-------- Source text

These are heady days for Hamburg, with its home carrier Hapag-Lloyd on the verge of acquiring the Chilean line CSAV’s container assets to leapfrog a couple of Asian rivals into fourth place in the global rankings just five years after it was rescued from a near-certain bankruptcy and a humiliating takeover by Singapore’s Neptune Orient Lines.
And the German city, also home to Europe’s second-largest container port, could become an even bigger player in the industry amid signs its second-largest local carrier, Hamburg Süd, is ready to revive advanced merger negotiations with Hapag-Lloyd that were suspended at the 11th hour in 2012 following failure to agree on which company would have majority control of the enlarged carrier.
But even as Hamburg celebrates Hapag-Lloyd’s climb up the global league table and wills Hamburg Süd to joining forces with its larger neighbor to create a German mega-carrier with annual revenue nudging $20 billion, it is sweating over the end game for its other shipping community — the single-ship, tax-efficient KG funds that financed a third of the world’s container ship fleet.

----------------

• [What is being asked]: Reproduce word for word the part of the Hamburg shipping passage that begins with the words containing "These are heady" and ends with "the enlarged carrier.".

-------- Raw data

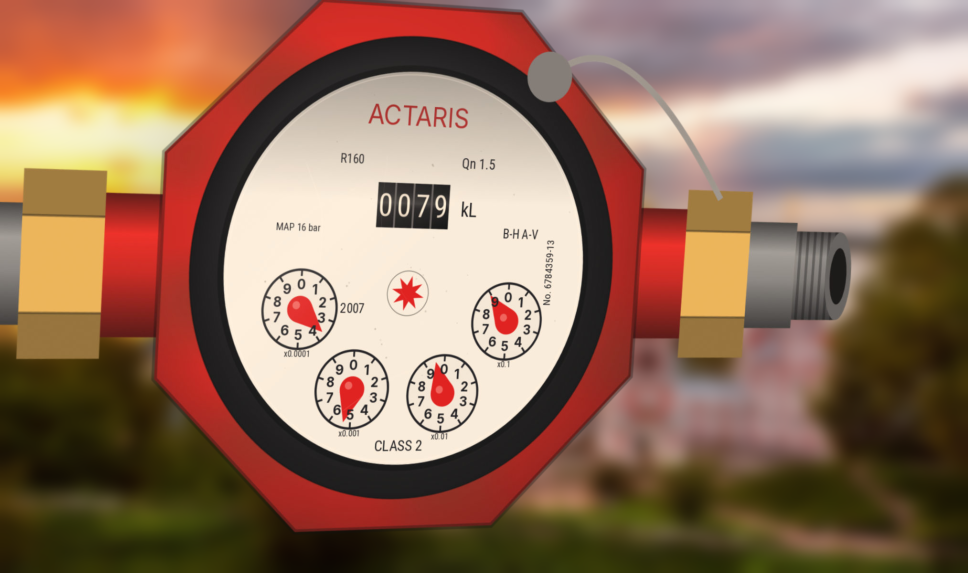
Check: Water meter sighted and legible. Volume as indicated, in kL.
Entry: 79.8953 kL
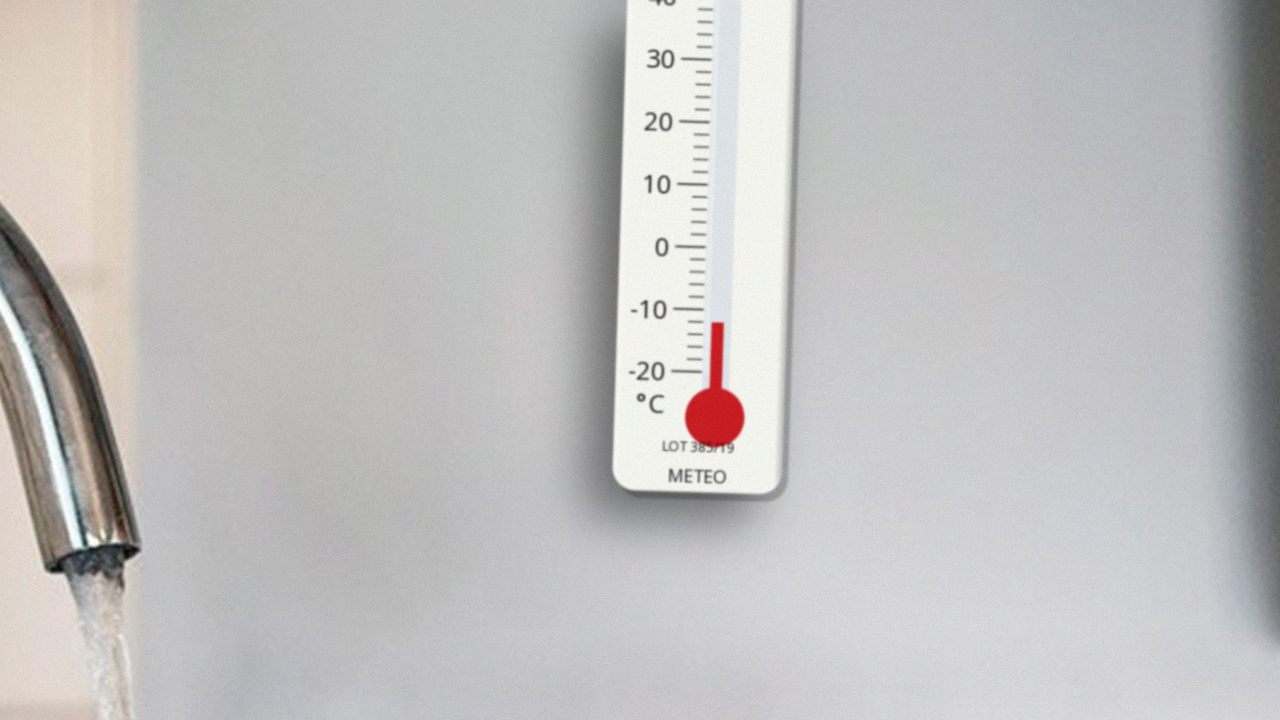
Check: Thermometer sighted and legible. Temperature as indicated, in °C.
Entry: -12 °C
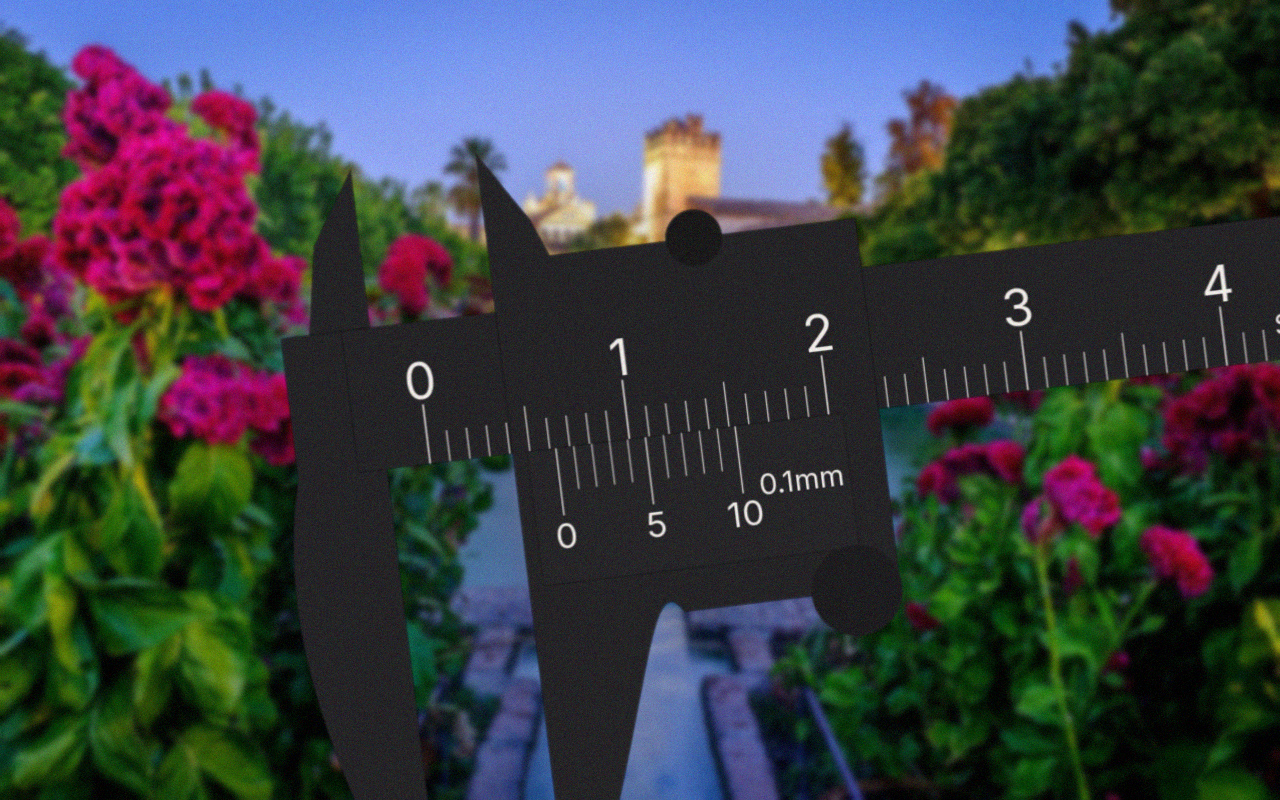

----------------

• [Your solution]:
These are heady days for Hamburg, with its home carrier Hapag-Lloyd on the verge of acquiring the Chilean line CSAV’s container assets to leapfrog a couple of Asian rivals into fourth place in the global rankings just five years after it was rescued from a near-certain bankruptcy and a humiliating takeover by Singapore’s Neptune Orient Lines.
And the German city, also home to Europe’s second-largest container port, could become an even bigger player in the industry amid signs its second-largest local carrier, Hamburg Süd, is ready to revive advanced merger negotiations with Hapag-Lloyd that were suspended at the 11th hour in 2012 following failure to agree on which company would have majority control of the enlarged carrier.